Between the Early Middle Ages and the 1970s, levels of lead pollution spiked between 250 to 300-fold, according to the authors. In the 1970s, policies such as the Clean Air Act in the U.S. aimed to tackle pollution, and levels of the substance in Arctic ice dropped by over 80 percent. Still, levels of lead in Arctic ice remain around 60 times higher than they were at the start of the Medieval period.

This rise could be explained by industrial processes like smelting silver to make coins from the Roman Empire to burning fossil fuels in more recent decades, the team believes. Meanwhile, drops in pollution appeared to be linked to periods of war, plague, famine and changes in the climate.

In 2018, several of the authors of the current study showed how lead pollution in one ice core in Greenland reflected economic changes in Europe between 1100 BCE and 800 AD.

Joe McConnell, lead author of the study and Research Professor at the Ultra-Trace Ice-Core Chemistry Laboratory at the Desert Research Institute, told Newsweek: "Growth was especially strong during the Early and Late Middle Ages but then stalled for nearly 400 years after the start of the second plague pandemic that began with the Black Death in around 1348."

"What surprised me most was that changes in lead pollution were so similar across the large swath of the Arctic represented by the array, indicating common, large-scale changes in emissions.

"Pollution dropped immediately and then did not recover to pre-Black Death levels for 100 years or more. On the other hand, maybe that shouldn't be too surprising given that roughly 50 percent of the European population died during the Black Death pandemic so both the manpower to mine and smelt, as well as the demand for silver and lead, would have been much reduced for multiple generations," he argued.

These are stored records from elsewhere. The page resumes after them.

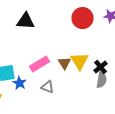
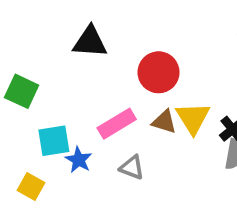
red circle: (82, 18) -> (159, 72), moved
brown triangle: (64, 63) -> (164, 122), turned -40

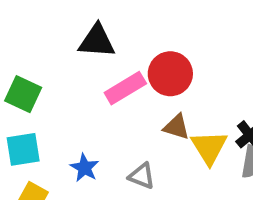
yellow triangle: (193, 118) -> (209, 147), moved
pink rectangle: (117, 124) -> (125, 88), moved
cyan square: (54, 141) -> (23, 149), moved

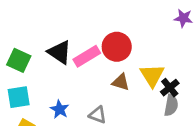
black triangle: (97, 41) -> (60, 52), moved, turned 30
yellow triangle: (209, 147) -> (152, 75), moved

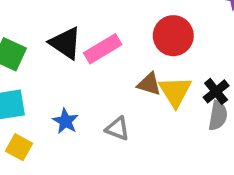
red circle: (117, 47) -> (173, 36), moved
yellow triangle: (152, 75) -> (175, 91), moved

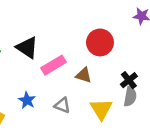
pink rectangle: (103, 49) -> (53, 65), moved
yellow triangle: (175, 91) -> (101, 109), moved

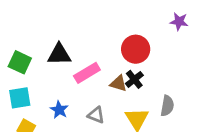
black triangle: (27, 47) -> (59, 54), turned -35
black cross: (129, 80) -> (134, 79), moved

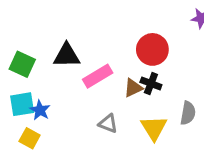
black cross: (134, 79) -> (151, 83), turned -30
brown triangle: (118, 83) -> (133, 88), turned -42
blue star: (59, 110) -> (40, 110), moved

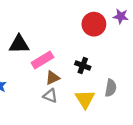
red circle: (152, 49) -> (94, 24), moved
brown triangle: (133, 88) -> (53, 78), moved

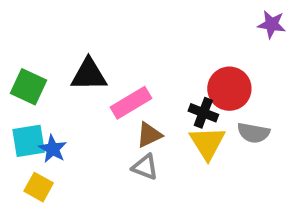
red circle: (94, 24) -> (229, 89), moved
gray semicircle: (111, 88) -> (254, 133), moved, turned 90
yellow triangle: (85, 99) -> (207, 143), moved

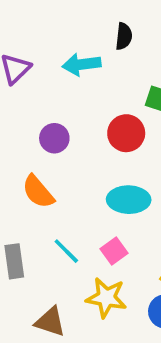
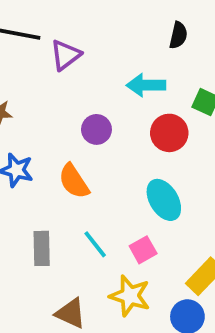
cyan arrow: (82, 64) -> (146, 85), moved
cyan ellipse: (129, 200) -> (164, 200), turned 51

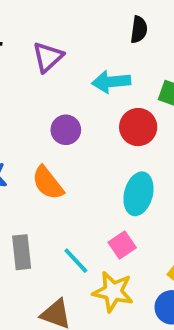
purple triangle: (65, 55) -> (48, 57), moved
cyan ellipse: (164, 200) -> (138, 194), turned 51
cyan line: (95, 244) -> (76, 261), moved

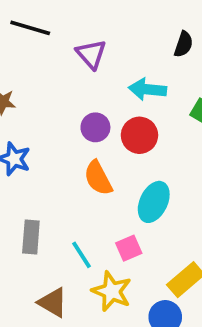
purple triangle: (48, 57) -> (91, 54), turned -40
red circle: (138, 127) -> (139, 135), moved
orange semicircle: (48, 183) -> (98, 178), moved

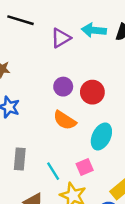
purple triangle: (91, 54) -> (61, 38), turned 40
cyan arrow: (148, 89) -> (94, 30), moved
orange semicircle: (98, 178) -> (65, 120), turned -30

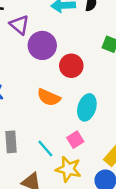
purple triangle: (61, 38) -> (19, 25), moved, turned -40
purple circle: (63, 87) -> (42, 45), moved, size x1.5

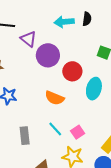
cyan ellipse: (87, 107) -> (94, 89), moved
cyan line: (45, 149) -> (55, 129), moved

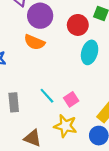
red circle: (72, 71) -> (78, 25), moved
orange semicircle: (55, 98) -> (34, 42), moved

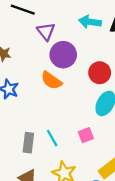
pink square: (71, 99) -> (86, 135), moved
gray rectangle: (14, 102) -> (28, 143), moved

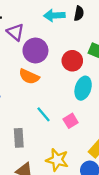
cyan line: (52, 138) -> (43, 114), moved

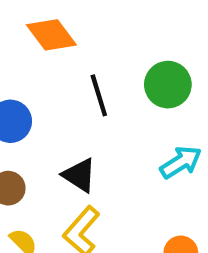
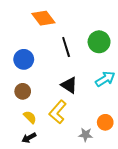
black triangle: (79, 175) -> (69, 85), moved

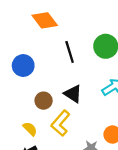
brown circle: (23, 91) -> (44, 101), moved

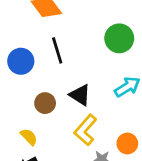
black line: (70, 52) -> (57, 50), moved
yellow L-shape: (60, 123) -> (86, 130), moved

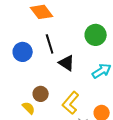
black triangle: (80, 95) -> (67, 63), moved
brown circle: (45, 103) -> (41, 94), moved

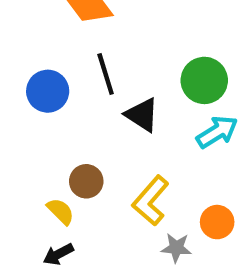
green circle: (96, 35) -> (204, 80), moved

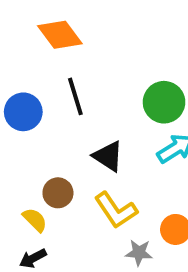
black triangle: (142, 115) -> (108, 156), moved
yellow L-shape: (151, 201) -> (116, 210), turned -75

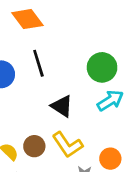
brown circle: (58, 193) -> (34, 146), moved

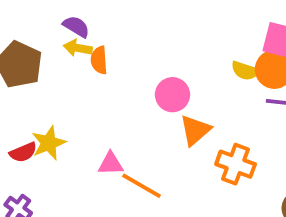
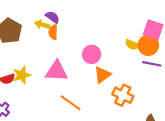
purple semicircle: (76, 27) -> (53, 17), moved
pink triangle: (111, 164) -> (57, 71), moved, size x1.6

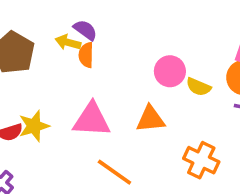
yellow semicircle: (132, 45) -> (198, 87), moved
pink circle: (92, 54) -> (170, 71), moved
orange triangle: (102, 75) -> (150, 119), moved, turned 30

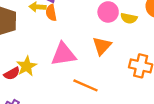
orange triangle: (150, 119) -> (102, 46), turned -30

"Our new records, combined with a study we published last year on Greek and Roman era pollution in Greenland ice, clearly show that human industrial activities such as mining and smelting have had hemispheric-scale impacts on the environment for at least the past 3,000 years or about 120 human generations.

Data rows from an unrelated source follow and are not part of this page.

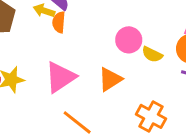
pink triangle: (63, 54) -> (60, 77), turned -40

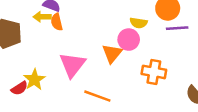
pink circle: (129, 40) -> (129, 40), moved

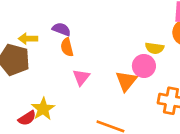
yellow arrow: (42, 17) -> (28, 39), moved
pink triangle: (72, 65) -> (81, 77), moved, size x0.6

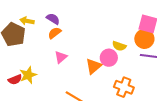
orange semicircle: (67, 47) -> (55, 33), turned 56

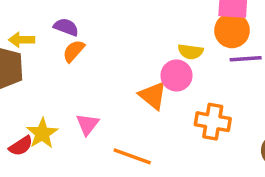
pink triangle: (61, 57) -> (87, 124), moved
orange triangle: (93, 66) -> (153, 96), turned -30

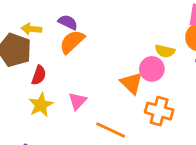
orange semicircle: (74, 51) -> (72, 42), size x1.4
orange cross: (213, 122) -> (159, 111), moved
red semicircle: (21, 146) -> (39, 75), moved, turned -42

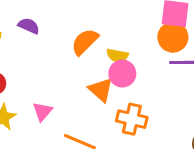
orange semicircle: (72, 42) -> (85, 42), moved
yellow semicircle: (165, 51) -> (117, 55), moved

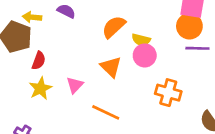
orange triangle: (101, 90) -> (111, 67), moved
orange cross: (132, 119) -> (168, 93), moved

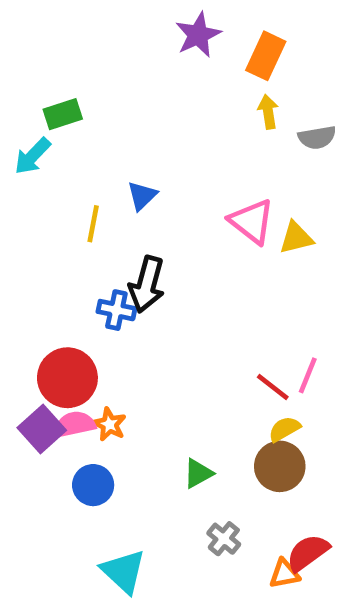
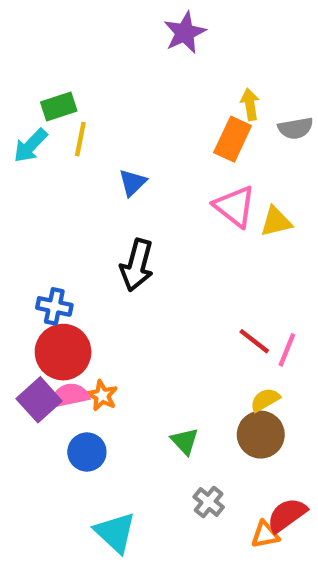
orange rectangle: (266, 56) -> (233, 139), moved
yellow line: (93, 224) -> (80, 139), moved
blue cross: (116, 310) -> (54, 306), moved
red line: (273, 387) -> (254, 341), moved
green triangle: (198, 473) -> (185, 441), turned -44

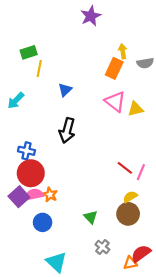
cyan arrow: (30, 146) -> (16, 100), moved

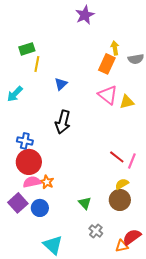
purple square: (19, 197) -> (18, 203), moved

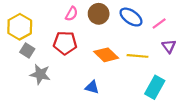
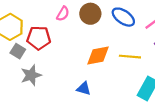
red pentagon: (65, 43) -> (39, 38), moved
orange diamond: (106, 55) -> (98, 55), turned -55
gray star: (40, 74) -> (31, 75), turned -30

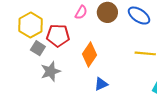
orange diamond: (98, 55) -> (90, 55), moved, turned -45
blue triangle: (84, 88) -> (101, 84), turned -40

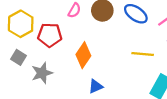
gray square: (38, 48) -> (18, 57), moved

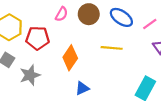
yellow line: (143, 54) -> (112, 48), moved

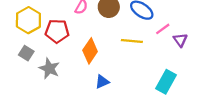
pink line: (150, 24) -> (163, 29), moved
gray star: (30, 75) -> (49, 69), turned -30

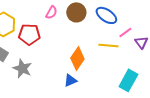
yellow line: (132, 41) -> (108, 45), moved
orange diamond: (90, 51) -> (77, 58), moved

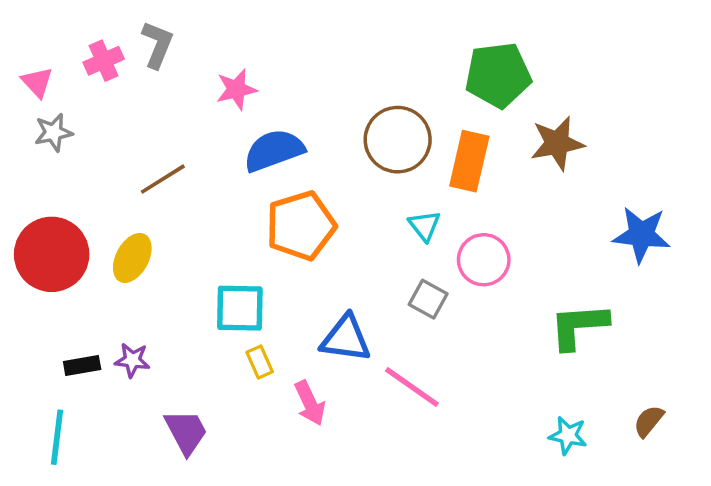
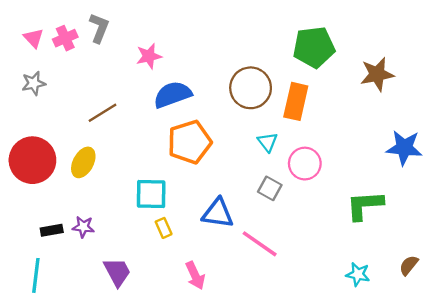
pink triangle: (37, 82) -> (34, 38), moved
brown star: (557, 143) -> (377, 74), moved
pink arrow: (310, 403) -> (195, 275), moved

"Lead is a toxic heavy metal meaning it has no role in metabolism and any level of exposure to ecosystems or people is bad."

He continued: "For greenhouse gases, it is much worse since they stay in the atmosphere far longer, and so will impact temperature and climate around the globe for decades and centuries to come."

Christopher Loveluck, professor of Medieval European Archaeology at the University of Nottingham, who was not involved in the research, critiqued the study, and asked why the authors relied on a single source for the majority of the historical analysis "which has limited the scope of interpretation." He also questioned why the team didn't include sites from northern China in their modeling, as opposed to southern China.

"It is also unclear whether the lead patterns were screened for the influence of volcanoes, which also emit lead," he said.

Dr. Aubrey Hillman, assistant professor in Environmental Science at the University of Louisiana at Lafayette, who was not involved in the study told Newsweek: "What is really interesting about this updated study is the use of multiple different cores sites across the Arctic which really allows the authors to pinpoint how lead pollution travels and which sites are most impacted.

She argued: "The comparison of multiple Arctic sites in this study is very integrative, but could use some additions from locations such as Alaska or Northern Europe.

"This study is very important in identifying those Arctic ecosystems which may be most vulnerable to either modern-day or legacy pollution due to factors such as wind and transport patterns."

Hillman concluded: "I think the biggest takeaway message for readers would be that your actions can have far-reaching consequences. Air pollution knows no political boundaries."